IRA . Lettere dall'Ira
Capelli
In 29 Settembre 2022 da Chiara MenardoIo senza capelli
Sono una pagina senza quadretti
Un profumo senza bottiglia
Una porta chiusa senza la maniglia
Biglia senza pista
Un pescatore sprovvisto della sua migliore esca
Niccolò Fabi, Capelli
Per questo mondo devo essere senza capelli.
Sono lunghi, invece, lucidi e scuri, e morbidi. Ma è come se non li avessi.
Un vecchio incartapecorito nel palazzo di polvere e marmi, la sua polizia e una frotta di consiglieri e vecchi altrettanto, in gonna lunga e barba hanno deciso che i miei capelli, così lunghi e scuri, così morbidi e pieni, devono stare nascosti, invisibili, muti.
I miei capelli sono fili di tela di ragno, sono onde del mare, sono trame di nuvole in cielo. I miei capelli sono la notte e il sole, sono erba alta e profumo di fiori.
I miei capelli sono un pericolo.
I miei capelli, semplici fili sottili che spuntano in testa e scendono fin sotto le spalle.
I miei capelli e i capelli delle mie sorelle sono “minacce alla moralità”. Di chi, poi, non si sa.
I miei capelli sono sovversivi, le ciocche che sfuggono all’elastico per uscire alla luce del sole sono dei terroristi, una minaccia all’ordine costituito.
E allora nascondili e coprili, copriti, copriti tutta, sempre di più. Non farti vedere, invisibile. Non farti sentire, muta. Non farti guardare, non far vedere i capelli che poi, sai, un uomo potrebbe vederli ed eccitarsi, e metterti le mani addosso e peccare. Copri i capelli, copriti tutta, sparisci nel nulla, chiuditi in casa. Questo dicono, vogliono, ordinano i vecchi barbuti per mantenere il potere.
I miei capelli sono lunghi e morbidi prigionieri che profumano di fiori e di colpi di spazzola.
A volte, quando sono da sola all’aperto e nessuno mi vede, li sciolgo dal sudario che li costringe e li scuoto, lascio che volino al vento e mi accarezzino il viso, che pizzichino il naso e mi coprano gli occhi di fili sottili.
Verrà il giorno in cui potrò dire basta, mi ripetevo.

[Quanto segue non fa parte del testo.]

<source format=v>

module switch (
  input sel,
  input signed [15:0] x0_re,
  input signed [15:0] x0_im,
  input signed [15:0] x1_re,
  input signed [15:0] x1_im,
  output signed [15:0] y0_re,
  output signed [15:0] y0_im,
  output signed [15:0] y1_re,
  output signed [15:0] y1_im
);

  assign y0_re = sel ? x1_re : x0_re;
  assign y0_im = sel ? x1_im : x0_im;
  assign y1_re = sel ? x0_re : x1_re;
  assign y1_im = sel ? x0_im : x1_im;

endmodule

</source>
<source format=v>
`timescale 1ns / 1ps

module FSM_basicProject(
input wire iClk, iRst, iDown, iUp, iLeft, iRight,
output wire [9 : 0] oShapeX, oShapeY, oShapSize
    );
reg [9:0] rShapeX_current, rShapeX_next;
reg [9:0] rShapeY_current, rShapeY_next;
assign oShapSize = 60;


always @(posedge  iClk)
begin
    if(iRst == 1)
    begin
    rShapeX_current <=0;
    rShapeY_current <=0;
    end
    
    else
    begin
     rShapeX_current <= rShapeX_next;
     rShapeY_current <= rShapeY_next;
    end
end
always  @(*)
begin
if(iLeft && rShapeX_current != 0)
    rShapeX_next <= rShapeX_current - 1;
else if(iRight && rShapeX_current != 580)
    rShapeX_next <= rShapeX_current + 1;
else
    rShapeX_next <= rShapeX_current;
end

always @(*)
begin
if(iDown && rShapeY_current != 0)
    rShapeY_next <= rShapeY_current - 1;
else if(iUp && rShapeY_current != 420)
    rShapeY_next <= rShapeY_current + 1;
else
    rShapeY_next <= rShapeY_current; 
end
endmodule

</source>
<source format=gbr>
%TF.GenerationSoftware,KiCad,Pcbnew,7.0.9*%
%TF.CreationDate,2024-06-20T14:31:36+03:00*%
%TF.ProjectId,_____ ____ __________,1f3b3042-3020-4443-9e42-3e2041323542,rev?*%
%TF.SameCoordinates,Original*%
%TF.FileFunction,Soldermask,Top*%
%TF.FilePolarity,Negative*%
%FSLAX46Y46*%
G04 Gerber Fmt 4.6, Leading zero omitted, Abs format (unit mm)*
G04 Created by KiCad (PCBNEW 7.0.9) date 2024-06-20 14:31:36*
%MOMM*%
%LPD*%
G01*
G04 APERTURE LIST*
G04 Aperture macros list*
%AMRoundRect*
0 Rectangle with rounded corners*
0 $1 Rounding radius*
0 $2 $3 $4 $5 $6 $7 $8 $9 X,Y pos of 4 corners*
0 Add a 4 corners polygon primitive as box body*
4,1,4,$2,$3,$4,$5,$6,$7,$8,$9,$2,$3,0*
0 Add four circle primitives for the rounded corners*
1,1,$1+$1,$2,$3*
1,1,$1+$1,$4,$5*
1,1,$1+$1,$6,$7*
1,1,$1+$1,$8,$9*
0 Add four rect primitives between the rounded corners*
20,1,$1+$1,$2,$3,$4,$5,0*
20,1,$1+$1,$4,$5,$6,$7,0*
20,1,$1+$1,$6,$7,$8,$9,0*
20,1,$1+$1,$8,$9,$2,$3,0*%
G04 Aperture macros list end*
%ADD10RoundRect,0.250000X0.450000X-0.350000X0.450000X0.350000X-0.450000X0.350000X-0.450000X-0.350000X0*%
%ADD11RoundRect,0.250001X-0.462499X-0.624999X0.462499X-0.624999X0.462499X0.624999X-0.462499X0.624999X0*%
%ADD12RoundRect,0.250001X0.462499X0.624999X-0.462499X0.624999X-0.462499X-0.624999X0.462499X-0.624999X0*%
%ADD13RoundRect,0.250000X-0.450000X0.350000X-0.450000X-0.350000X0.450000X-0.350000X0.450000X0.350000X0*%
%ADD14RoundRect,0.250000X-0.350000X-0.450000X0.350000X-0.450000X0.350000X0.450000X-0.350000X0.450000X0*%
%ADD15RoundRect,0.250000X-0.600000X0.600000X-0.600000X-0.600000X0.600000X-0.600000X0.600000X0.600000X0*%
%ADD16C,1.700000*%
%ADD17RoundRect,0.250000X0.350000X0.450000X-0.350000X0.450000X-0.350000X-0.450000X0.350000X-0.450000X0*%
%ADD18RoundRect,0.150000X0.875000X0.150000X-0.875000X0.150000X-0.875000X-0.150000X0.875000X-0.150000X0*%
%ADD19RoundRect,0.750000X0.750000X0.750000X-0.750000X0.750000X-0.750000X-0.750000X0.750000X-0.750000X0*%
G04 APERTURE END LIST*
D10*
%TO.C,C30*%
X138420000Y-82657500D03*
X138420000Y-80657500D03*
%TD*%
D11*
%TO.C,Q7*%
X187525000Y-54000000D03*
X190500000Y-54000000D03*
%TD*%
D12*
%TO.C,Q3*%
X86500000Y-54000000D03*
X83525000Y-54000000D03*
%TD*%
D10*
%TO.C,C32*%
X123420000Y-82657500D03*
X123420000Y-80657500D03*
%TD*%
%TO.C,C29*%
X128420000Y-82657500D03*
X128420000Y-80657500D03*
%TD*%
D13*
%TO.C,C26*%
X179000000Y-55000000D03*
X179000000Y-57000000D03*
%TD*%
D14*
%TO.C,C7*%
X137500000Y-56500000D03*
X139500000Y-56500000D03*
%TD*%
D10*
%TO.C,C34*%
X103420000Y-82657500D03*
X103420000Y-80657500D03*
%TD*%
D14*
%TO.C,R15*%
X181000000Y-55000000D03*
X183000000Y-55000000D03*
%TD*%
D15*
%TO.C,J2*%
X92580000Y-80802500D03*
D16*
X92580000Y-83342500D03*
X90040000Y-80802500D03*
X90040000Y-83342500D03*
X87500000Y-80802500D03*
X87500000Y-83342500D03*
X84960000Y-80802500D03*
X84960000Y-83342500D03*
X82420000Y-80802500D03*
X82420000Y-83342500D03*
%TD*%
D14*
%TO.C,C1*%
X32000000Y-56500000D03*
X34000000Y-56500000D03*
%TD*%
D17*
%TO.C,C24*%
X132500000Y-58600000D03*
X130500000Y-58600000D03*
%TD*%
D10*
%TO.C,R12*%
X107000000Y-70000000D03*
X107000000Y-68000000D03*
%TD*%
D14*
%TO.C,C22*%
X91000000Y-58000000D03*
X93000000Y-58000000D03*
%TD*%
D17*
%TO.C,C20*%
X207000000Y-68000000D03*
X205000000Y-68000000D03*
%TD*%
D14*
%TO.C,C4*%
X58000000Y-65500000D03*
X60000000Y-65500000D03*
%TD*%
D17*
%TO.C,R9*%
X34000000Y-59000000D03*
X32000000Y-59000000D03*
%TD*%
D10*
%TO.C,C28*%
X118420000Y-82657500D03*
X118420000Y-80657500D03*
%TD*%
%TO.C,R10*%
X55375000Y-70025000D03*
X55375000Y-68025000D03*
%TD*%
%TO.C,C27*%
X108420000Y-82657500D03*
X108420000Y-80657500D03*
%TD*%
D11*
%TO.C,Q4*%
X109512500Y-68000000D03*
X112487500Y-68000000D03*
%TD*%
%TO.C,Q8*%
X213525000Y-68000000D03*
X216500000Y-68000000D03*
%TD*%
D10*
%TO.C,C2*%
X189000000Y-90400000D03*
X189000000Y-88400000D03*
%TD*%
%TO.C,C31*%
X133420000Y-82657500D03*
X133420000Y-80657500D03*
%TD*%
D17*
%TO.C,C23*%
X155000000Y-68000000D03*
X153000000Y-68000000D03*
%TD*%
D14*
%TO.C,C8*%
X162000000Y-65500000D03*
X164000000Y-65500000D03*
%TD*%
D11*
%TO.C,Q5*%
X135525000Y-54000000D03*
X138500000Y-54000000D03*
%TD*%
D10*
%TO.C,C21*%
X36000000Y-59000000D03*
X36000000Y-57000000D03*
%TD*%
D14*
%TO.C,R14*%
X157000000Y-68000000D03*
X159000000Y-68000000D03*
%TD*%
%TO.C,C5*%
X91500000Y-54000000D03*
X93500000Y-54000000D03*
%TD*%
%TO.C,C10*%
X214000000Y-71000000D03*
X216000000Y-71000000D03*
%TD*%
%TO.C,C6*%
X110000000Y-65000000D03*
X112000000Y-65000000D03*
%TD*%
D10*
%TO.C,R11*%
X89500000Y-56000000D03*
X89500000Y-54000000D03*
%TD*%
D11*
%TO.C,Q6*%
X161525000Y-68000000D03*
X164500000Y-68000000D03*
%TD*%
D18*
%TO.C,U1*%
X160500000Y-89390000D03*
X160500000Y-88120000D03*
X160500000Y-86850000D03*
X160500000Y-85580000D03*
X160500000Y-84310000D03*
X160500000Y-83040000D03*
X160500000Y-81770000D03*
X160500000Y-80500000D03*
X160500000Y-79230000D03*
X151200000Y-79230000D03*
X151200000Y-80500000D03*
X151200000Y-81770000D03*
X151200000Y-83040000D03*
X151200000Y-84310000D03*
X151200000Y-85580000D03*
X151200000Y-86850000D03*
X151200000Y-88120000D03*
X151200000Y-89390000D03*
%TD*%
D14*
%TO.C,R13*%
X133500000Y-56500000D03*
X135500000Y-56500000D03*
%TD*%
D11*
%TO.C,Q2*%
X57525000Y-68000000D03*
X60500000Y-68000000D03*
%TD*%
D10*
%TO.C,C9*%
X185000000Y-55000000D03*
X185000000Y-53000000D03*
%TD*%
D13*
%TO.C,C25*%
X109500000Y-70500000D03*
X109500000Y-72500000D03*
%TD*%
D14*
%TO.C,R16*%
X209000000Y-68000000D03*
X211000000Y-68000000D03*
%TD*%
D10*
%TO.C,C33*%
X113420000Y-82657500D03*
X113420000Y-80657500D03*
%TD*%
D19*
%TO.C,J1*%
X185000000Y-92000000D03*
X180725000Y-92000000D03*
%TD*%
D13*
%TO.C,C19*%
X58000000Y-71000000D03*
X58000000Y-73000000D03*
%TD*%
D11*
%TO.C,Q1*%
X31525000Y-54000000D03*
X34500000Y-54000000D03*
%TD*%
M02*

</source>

Verrà quel giorno in cui potrò togliere la cappa pesante che da sempre porto sul capo e scuotere orgogliosa la testa, senza alcuna paura. Verrà il giorno in cui anch’io sarò vista e visibile, in cui sarò voce e grida, in cui sarò pugni che si alzano al cielo. Verrà il giorno del no.
In piedi, di notte, sul tettuccio di un’auto. Tutti gridano e spingono e corrono. Moto sgangherate che passano, passi pesanti di scarponi neri che pestano i marciapiedi di corsa, e gli scoppi, le urla, l’odore dei fuochi che bruciano manifesti e ritratti di quegli uomini chiusi nel palazzo di polvere e marmo.

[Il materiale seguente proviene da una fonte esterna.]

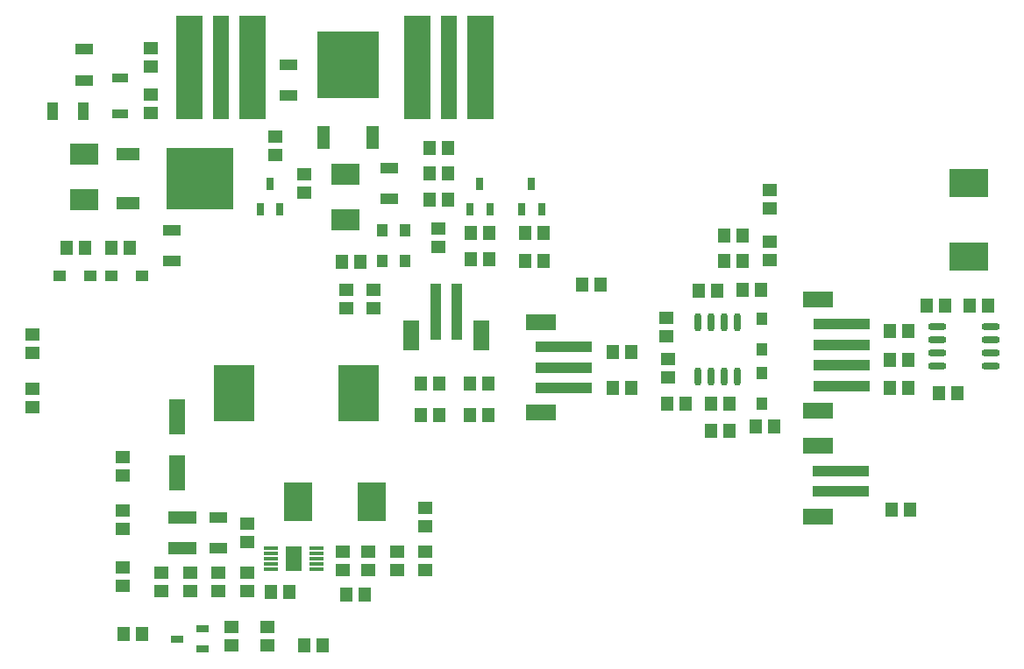
<source format=gbr>
%TF.GenerationSoftware,KiCad,Pcbnew,(5.1.4)-1*%
%TF.CreationDate,2021-05-17T23:16:04+08:00*%
%TF.ProjectId,power,706f7765-722e-46b6-9963-61645f706362,rev?*%
%TF.SameCoordinates,Original*%
%TF.FileFunction,Paste,Top*%
%TF.FilePolarity,Positive*%
%FSLAX46Y46*%
G04 Gerber Fmt 4.6, Leading zero omitted, Abs format (unit mm)*
G04 Created by KiCad (PCBNEW (5.1.4)-1) date 2021-05-17 23:16:04*
%MOMM*%
%LPD*%
G04 APERTURE LIST*
%ADD10R,1.160000X1.470000*%
%ADD11R,1.500000X0.900000*%
%ADD12R,2.743000X2.159000*%
%ADD13R,1.800000X1.130000*%
%ADD14R,1.130000X1.800000*%
%ADD15R,1.600000X3.000000*%
%ADD16R,1.000000X5.500000*%
%ADD17R,3.810000X2.794000*%
%ADD18R,3.000000X1.600000*%
%ADD19R,5.500000X1.000000*%
%ADD20R,1.250000X0.700000*%
%ADD21R,2.500000X10.000000*%
%ADD22R,1.600000X10.000000*%
%ADD23R,1.650000X2.380000*%
%ADD24R,1.450000X0.300000*%
%ADD25O,1.800000X0.700000*%
%ADD26O,0.700000X1.800000*%
%ADD27R,1.470000X1.160000*%
%ADD28R,0.700000X1.250000*%
%ADD29R,2.200000X1.200000*%
%ADD30R,6.499990X6.000000*%
%ADD31R,1.200000X2.200000*%
%ADD32R,6.000000X6.499990*%
%ADD33R,3.900000X5.400000*%
%ADD34R,1.000000X1.250000*%
%ADD35R,1.250000X1.000000*%
%ADD36R,2.794000X3.810000*%
%ADD37R,1.600000X3.500000*%
%ADD38R,2.720000X1.160000*%
G04 APERTURE END LIST*
D10*
X91140000Y-61135011D03*
X89360000Y-61135011D03*
X108390000Y-51500000D03*
X106610000Y-51500000D03*
X114310000Y-49000000D03*
X116090000Y-49000000D03*
D11*
X32250000Y-30500000D03*
X32250000Y-27000000D03*
D12*
X28800000Y-34390000D03*
X28800000Y-38810000D03*
D13*
X28750000Y-24260000D03*
X28750000Y-27240000D03*
D14*
X25760000Y-30250000D03*
X28740000Y-30250000D03*
D15*
X60350000Y-51875000D03*
X67150000Y-51875000D03*
D16*
X62750000Y-49625000D03*
X64750000Y-49625000D03*
D17*
X114250000Y-37181500D03*
X114250000Y-44318500D03*
D18*
X72875000Y-50600000D03*
X72875000Y-59400000D03*
D19*
X75125000Y-53000000D03*
X75125000Y-55000000D03*
X75125000Y-57000000D03*
D18*
X99625000Y-62600000D03*
X99625000Y-69400000D03*
D19*
X101875000Y-65000000D03*
X101875000Y-67000000D03*
D18*
X99675000Y-48400000D03*
X99675000Y-59200000D03*
D19*
X101925000Y-50800000D03*
X101925000Y-52800000D03*
X101925000Y-54800000D03*
X101925000Y-56800000D03*
D20*
X37750000Y-81250000D03*
X40250000Y-80300000D03*
X40250000Y-82200000D03*
D21*
X45050000Y-26000000D03*
D22*
X42000000Y-26000000D03*
D21*
X38950000Y-26000000D03*
D23*
X49000000Y-73500000D03*
D24*
X51200000Y-72500000D03*
X51200000Y-73000000D03*
X51200000Y-73500000D03*
X51200000Y-74000000D03*
X46800000Y-74500000D03*
X46800000Y-74000000D03*
X46800000Y-73500000D03*
X46800000Y-73000000D03*
X51200000Y-74500000D03*
X46800000Y-72500000D03*
D25*
X111150000Y-54905000D03*
X111150000Y-53635000D03*
X111150000Y-52365000D03*
X111150000Y-51095000D03*
X116350000Y-51095000D03*
X116350000Y-52365000D03*
X116350000Y-53635000D03*
X116350000Y-54905000D03*
D26*
X88045000Y-50650000D03*
X89315000Y-50650000D03*
X90585000Y-50650000D03*
X91855000Y-50650000D03*
X91855000Y-55850000D03*
X90585000Y-55850000D03*
X89315000Y-55850000D03*
X88045000Y-55850000D03*
D27*
X23750000Y-51860000D03*
X23750000Y-53640000D03*
D10*
X51780000Y-81890000D03*
X50000000Y-81890000D03*
D27*
X46500000Y-81890000D03*
X46500000Y-80110000D03*
D10*
X34390000Y-80750000D03*
X32610000Y-80750000D03*
X92360000Y-47500000D03*
X94140000Y-47500000D03*
X93610000Y-60750000D03*
X95390000Y-60750000D03*
X89360000Y-58500000D03*
X91140000Y-58500000D03*
D27*
X85200000Y-54220000D03*
X85200000Y-56000000D03*
D10*
X90610000Y-44750000D03*
X92390000Y-44750000D03*
X88110000Y-47600000D03*
X89890000Y-47600000D03*
X63040000Y-59600000D03*
X61260000Y-59600000D03*
X63040000Y-56600000D03*
X61260000Y-56600000D03*
X71360000Y-42000000D03*
X73140000Y-42000000D03*
X71360000Y-44750000D03*
X73140000Y-44750000D03*
X79860000Y-53500000D03*
X81640000Y-53500000D03*
X79860000Y-57000000D03*
X81640000Y-57000000D03*
X106750000Y-68750000D03*
X108530000Y-68750000D03*
D27*
X35250000Y-30390000D03*
X35250000Y-28610000D03*
X35250000Y-24110000D03*
X35250000Y-25890000D03*
D10*
X33180000Y-43400000D03*
X31400000Y-43400000D03*
X28890000Y-43400000D03*
X27110000Y-43400000D03*
D27*
X56700000Y-49290000D03*
X56700000Y-47510000D03*
X41750000Y-76640000D03*
X41750000Y-74860000D03*
X54100000Y-49290000D03*
X54100000Y-47510000D03*
X59000000Y-72860000D03*
X59000000Y-74640000D03*
X61750000Y-74640000D03*
X61750000Y-72860000D03*
X61750000Y-70390000D03*
X61750000Y-68610000D03*
D10*
X53710000Y-44800000D03*
X55490000Y-44800000D03*
X48640000Y-76750000D03*
X46860000Y-76750000D03*
X55890000Y-77000000D03*
X54110000Y-77000000D03*
D27*
X47250000Y-34500000D03*
X47250000Y-32720000D03*
X50000000Y-36360000D03*
X50000000Y-38140000D03*
X39000000Y-76640000D03*
X39000000Y-74860000D03*
X36250000Y-76640000D03*
X36250000Y-74860000D03*
D10*
X106610000Y-54250000D03*
X108390000Y-54250000D03*
X106610000Y-57000000D03*
X108390000Y-57000000D03*
X63890000Y-36250000D03*
X62110000Y-36250000D03*
X66110000Y-44500000D03*
X67890000Y-44500000D03*
X63890000Y-38750000D03*
X62110000Y-38750000D03*
X62110000Y-33750000D03*
X63890000Y-33750000D03*
D27*
X63000000Y-43390000D03*
X63000000Y-41610000D03*
X95000000Y-44640000D03*
X95000000Y-42860000D03*
X95000000Y-39640000D03*
X95000000Y-37860000D03*
D28*
X72000000Y-37250000D03*
X72950000Y-39750000D03*
X71050000Y-39750000D03*
D29*
X33004170Y-39111270D03*
D30*
X40000000Y-36749980D03*
D29*
X33000000Y-34388720D03*
D28*
X46750000Y-37250000D03*
X47700000Y-39750000D03*
X45800000Y-39750000D03*
D31*
X56611290Y-32745830D03*
D32*
X54250000Y-25750000D03*
D31*
X51888740Y-32750000D03*
D21*
X67050000Y-26000000D03*
D22*
X64000000Y-26000000D03*
D21*
X60950000Y-26000000D03*
D28*
X67000000Y-37250000D03*
X67950000Y-39750000D03*
X66050000Y-39750000D03*
D33*
X55250000Y-57500000D03*
X43250000Y-57500000D03*
D13*
X58250000Y-35760000D03*
X58250000Y-38740000D03*
D27*
X23750000Y-58890000D03*
X23750000Y-57110000D03*
D34*
X94200000Y-55525000D03*
X94200000Y-58475000D03*
X94200000Y-53275000D03*
X94200000Y-50325000D03*
D10*
X67790000Y-59600000D03*
X66010000Y-59600000D03*
X67789999Y-56600000D03*
X66009999Y-56600000D03*
D35*
X34375000Y-46150000D03*
X31425000Y-46150000D03*
X29374999Y-46150000D03*
X26424999Y-46150000D03*
D34*
X59750000Y-44725000D03*
X59750000Y-41775000D03*
X57600000Y-41775000D03*
X57600000Y-44725000D03*
D36*
X56568500Y-68000000D03*
X49431500Y-68000000D03*
D12*
X54000000Y-36290000D03*
X54000000Y-40710000D03*
D27*
X32500000Y-68860000D03*
X32500000Y-70640000D03*
X32500000Y-65490000D03*
X32500000Y-63710000D03*
D10*
X110110000Y-49000000D03*
X111890000Y-49000000D03*
X86890000Y-58500000D03*
X85110000Y-58500000D03*
D27*
X85000000Y-52030000D03*
X85000000Y-50250000D03*
D13*
X48500000Y-28740000D03*
X48500000Y-25760000D03*
D10*
X111360000Y-57500000D03*
X113140000Y-57500000D03*
X90610000Y-42250000D03*
X92390000Y-42250000D03*
D27*
X32500000Y-74360000D03*
X32500000Y-76140000D03*
D37*
X37750000Y-65200000D03*
X37750000Y-59800000D03*
D27*
X44500000Y-71890000D03*
X44500000Y-70110000D03*
X44500000Y-76640000D03*
X44500000Y-74860000D03*
X56250000Y-72860000D03*
X56250000Y-74640000D03*
X53750000Y-72860000D03*
X53750000Y-74640000D03*
D10*
X78640000Y-47000000D03*
X76860000Y-47000000D03*
D13*
X37250000Y-44740000D03*
X37250000Y-41760000D03*
D38*
X38250000Y-69550000D03*
X38250000Y-72500000D03*
D13*
X41750000Y-69510000D03*
X41750000Y-72490000D03*
D27*
X43000000Y-81890000D03*
X43000000Y-80110000D03*
D10*
X66110000Y-42000000D03*
X67890000Y-42000000D03*
M02*

</source>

Una, un’altra e un’altra ancora: drappi scuri che sventolano e volano in mille piccoli fuochi, a ogni fiamma che si alza un grido trionfante, troppo a lungo lasciato a marcire al fondo di tante, troppe gole.
I colpi sparati in aria, poi ad altezza di uomo e di donna, ma adesso è il momento di togliere i nostri sudari e lasciare libere teste e capelli, di farli andare lontano, di farli vedere: non più invisibili, mai più mute. Una e poi due, cento e poi mille.
In piedi sul tettuccio di un’auto, liberi dal loro sudario, volano liberi nel vento caldo dei fuochi che brillano in mezzo alla strada e mi accarezzano il viso e la pelle, mi coprono gli occhi come fili sottili, si sollevano e scendono mentre salto e cammino gridando che non è questo il mondo che voglio, che ora è il momento del basta, mai più.
Sorelle che tolgono il velo e afferrano coltelli e forbici, che tagliano via le lunghe code in segno di lutto, e li lasciano andare, liberi e persi. Sorelle che so che ci guardano, da qualche parte, lontano.
Al mondo ci sono sorelle che possono toccarsi i capelli sulla pubblica piazza senza paura e ci guardano. Ci sentono, sanno e capiscono. Ci arriveremo anche noi, forse, un giorno. In piedi, sul tettuccio di un’auto, siamo migliaia, centinaia, sono io, siamo noi due: io e i miei capelli.